The quark content $uds$ has two baryons in the octuplet, namely $\Sigma^0$ and $\Lambda$. It is no coincidence that there are two of them. It's simply because in the diagram, the 8 components are written according to their weights i.e. eigenvalues of the $U(1)^2$ maximum commuting subgroup of $SU(3)$. And because there are unavoidably 6 components along the hexagon, the remaining 2 must be at the center. Because the 8-dimensional representation is the adjoint, those correspond to nothing else than the two generators of the $U(1)^2$ "Cartan torus" in the Lie algebra.
On the other hand, the decuplet doesn't have any degeneracies of this sort. The 10 components are organized into rows $1+2+3+4$ and there is no doubling anywhere. The component with the $uds$ quark content is just called $\Sigma^{*0}$. It could perhaps be called $\Lambda^*$ as well – because it's really neither. But it's mathematically guaranteed that there is only one component of the decuplet with the $uds$ quark content. It's guaranteed by group theory, by the decomposition of representation of $SU(3)$ under the $U(1)^2$ subgroup (the weights of the representations).
One may imagine what the representations look like in terms of tensors.
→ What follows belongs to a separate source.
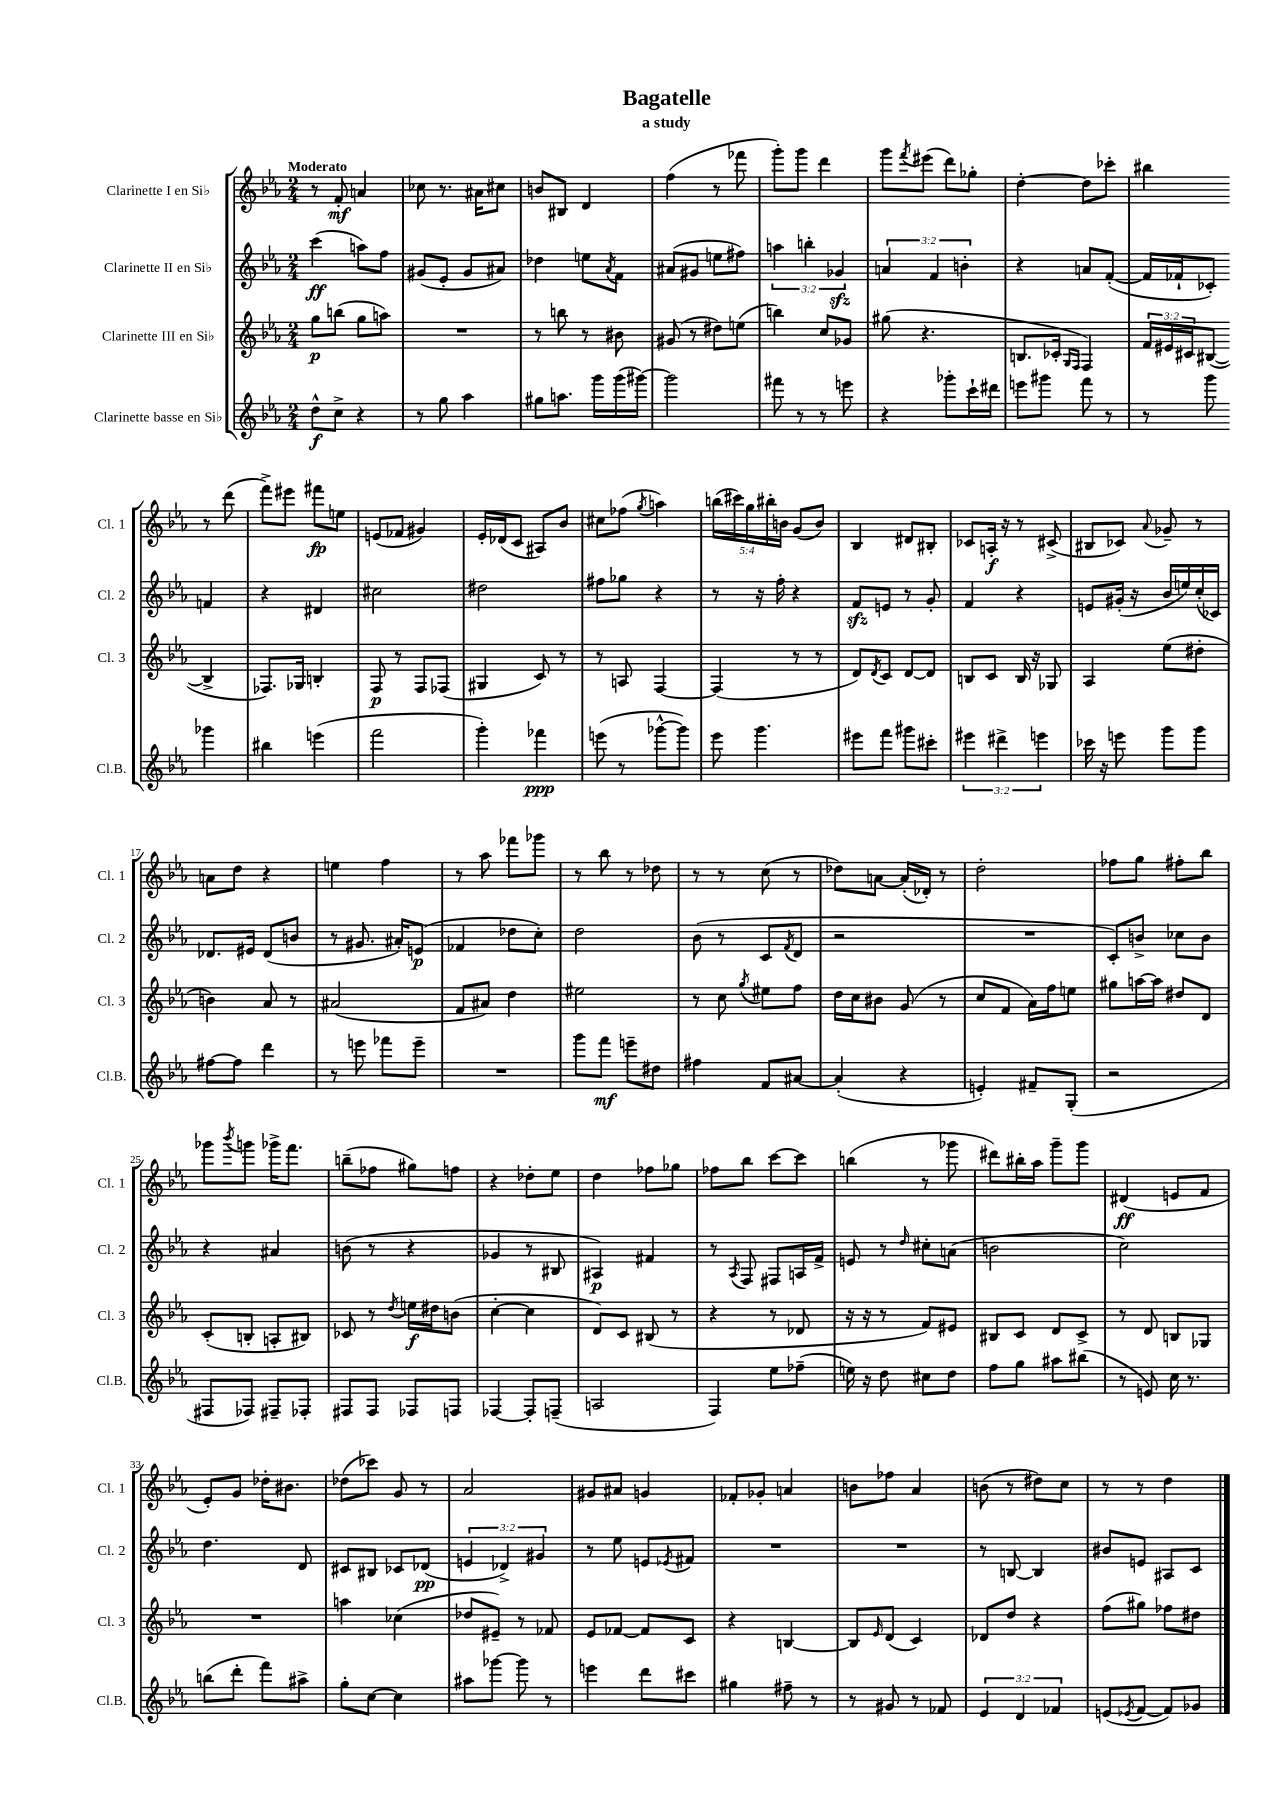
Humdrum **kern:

The 8-dimensional representation is the adjoint with $3^2-1$ components. It's like the tensor $T_{a\bar b}$ except that we have three quarks, not one quark and one antiquark. Even with three quarks, it's possible, we may replace the antiindex $\bar b$ by an antisymmetric $cd$ pair. So this representation is a tensor $T_{acd}$ which is $cd$-antisymmetric but whose $acd$-antisymmetrization (that's the trace) vanishes.
On the other hand, the decuplet is a symmetric tensor $T_{acd}$. You can see that the symmetric tensor admits all combinations of $u,d,s$, and when you specify how many $u$, how many $d$, how many $s$, the component is determined by the symmetry of the tensor. The three corners $uuu,ddd,sss$ are allowed.
On the other hand, in the mixed symmetry tensor, $uuu,ddd,sss$ are forbidden due to the antisymmetry in the $cd$ indices. On the other hand, there are two independent components $T_{uds}$ and $T_{dsu}$. The remaining four permutations are determined by the vanishing trace and the $cd$ antisymmetry.